もふもふ王女さま

沢田和早

もふもふ王女さま

 ある王国で王女さまが誕生しました。


 王女さまは物心ついたときからもふもふが大好きでした。洋服、寝具、調度品などはもちろん、食器、書籍、鉛筆、下敷き、平面鏡、スマホ画面といった、もふもふでは使い物にならんだろうというようなモノまで強引にもふもふに仕立てて生活していました。


「もふもふ最高! もふもふ最強! もふもふは世界を救う! この世のすべてはもふもふの前にひざまずくのよ」


 王女さまのもふもふ至上主義は年を追うごとに過激になっていきました。そしてその噂は王国から千里離れた森に住む悪い魔女の耳にも到達してしまったのです。

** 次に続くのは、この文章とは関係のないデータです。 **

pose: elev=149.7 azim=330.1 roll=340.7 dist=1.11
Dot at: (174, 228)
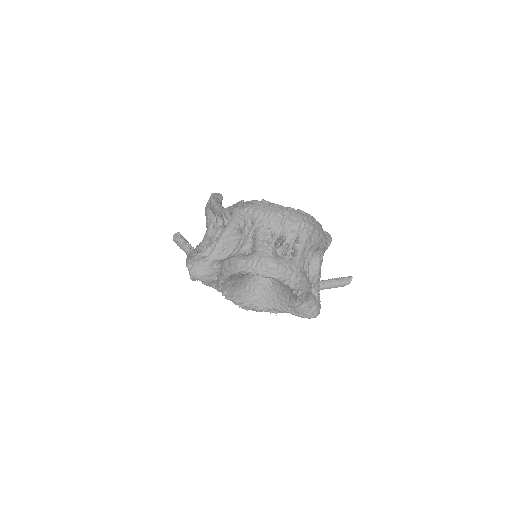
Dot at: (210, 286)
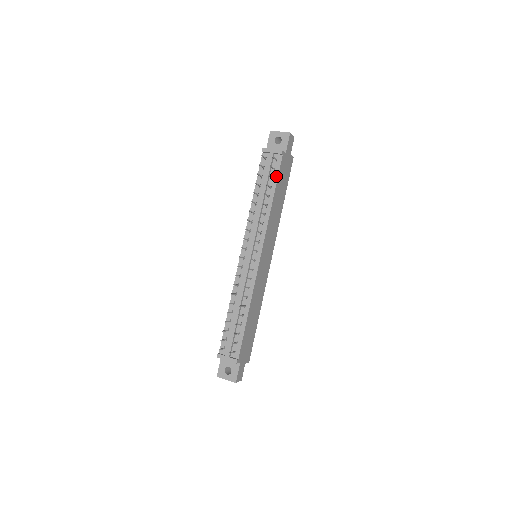
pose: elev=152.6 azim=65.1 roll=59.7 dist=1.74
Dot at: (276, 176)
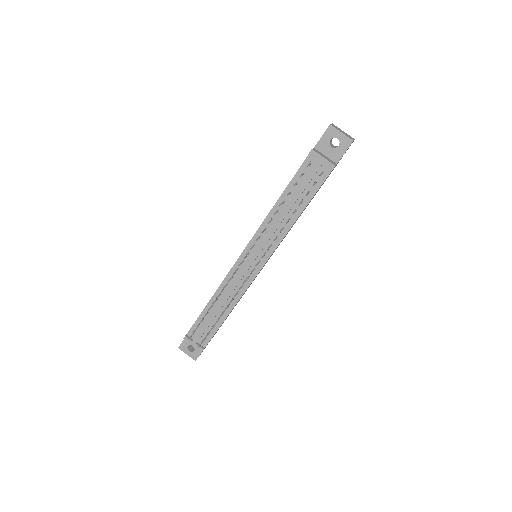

「あんれま、あの王国にはそったらはんかくさい娘っ子が住んどっとね。こりゃどげんかせんといかんがね」


 悪い魔女はすぐさま森を出て王国に向かいました。城壁を難なく乗り越え王女さまの部屋に侵入。ただちに呪いをかけました。


「あんたがこっから手に触れる生物は何もかんももふもふになってまうでよ。気い付けっちゃ」

「えー、嬉しい! やったあ!」


 王女さまは歓喜の雄叫びをあげました。これまではもふもふの犬や猫やウサギなどとだけ遊んでいたのですが、「手に触れたものは全てもふもふになる」呪いのおかげで、これからはつるつるのイルカやニシキヘビやカエルとも遊べるからです。


「わーい。毎日がもふもふだあ!」


 王女さまは大喜びです。しかし王さまや王妃さまや臣下の者たちは、

「これはヤバいことになった」

 と思いました。


 こんな呪いをかけられたことが世間一般に知られれば嫁に行くことも婿を取ることも不可能に思われたからです。このような不都合な事実は完全に隠蔽しなくてはなりません。王女さまは宮殿の奥の部屋から一歩も出さないようにして生活させることにしました。

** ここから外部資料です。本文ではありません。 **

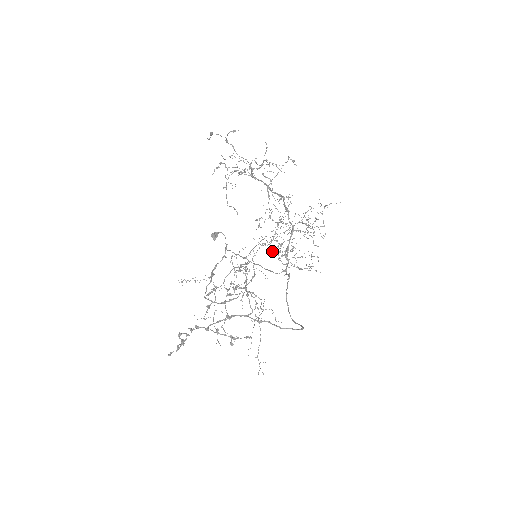
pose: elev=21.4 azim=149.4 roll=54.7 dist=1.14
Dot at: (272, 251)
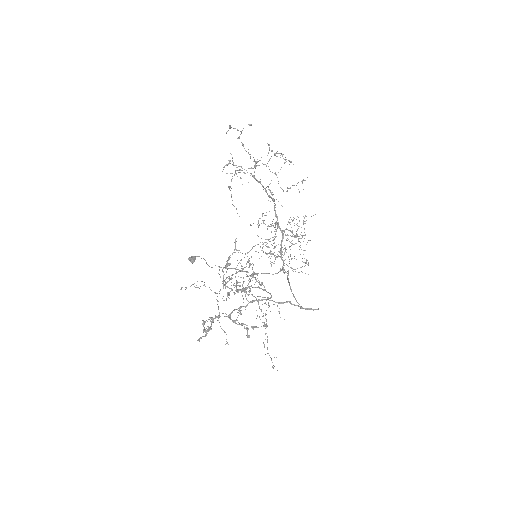
Dot at: occluded
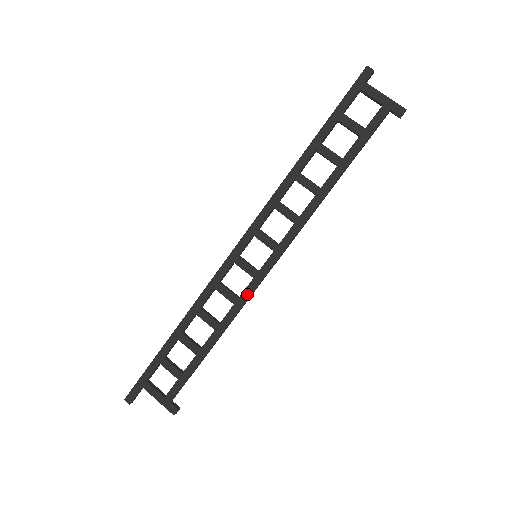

「結婚適齢期になって縁談相手が見つかるまでの辛抱ですよ。うまいこと隠し通して婚姻届けを提出してしまえばこっちのもの。相手の男が『そんな呪いがかけられていたなんて知らなかった。オレを騙したんだな。離婚だああ』などとわめきたてても『あらごめんなさい。でもいったん結婚してしまったら宗教上の理由で離婚できませんの。おっほっほ』とでも言って、その後は一生もふもふな生活を満喫すればよいのです。わかりましたね」

「はいわかりました。お母さま」


 こうして王女さまのもふもふ生活は続きました。結婚適齢期になるとあっちやこっちの王国から縁談の申し込みがポツポツ来るようになりました。何もかも目論見通りです。このまま首尾よく事が進むことを城中の全員が願っていました。


「なに、あの王国の王女にそんな呪いがかけられていたのか」


 しかし思い通りにいかないのが人生というものです。あれほど固く隠蔽されていた王女さまの秘密が露見してしまいました。しかも運の悪いことに弱みを握ったのは超大国の王子さまです。年齢は王女さまと同じでタメですが、王国の規模はタメではありません。王女さまの王国を遥かに凌ぐ軍事力と経済力と領地と領民と田んぼを所有しています。


「さっそく会いに行こう」


 王子さまは大軍を引き連れて王女さまの王国に乗り込み面会を要求しました。断ることなどできません。王子さまの手には核弾頭ミサイルの発射ボタンが握られていたからです。王さまは決断しました。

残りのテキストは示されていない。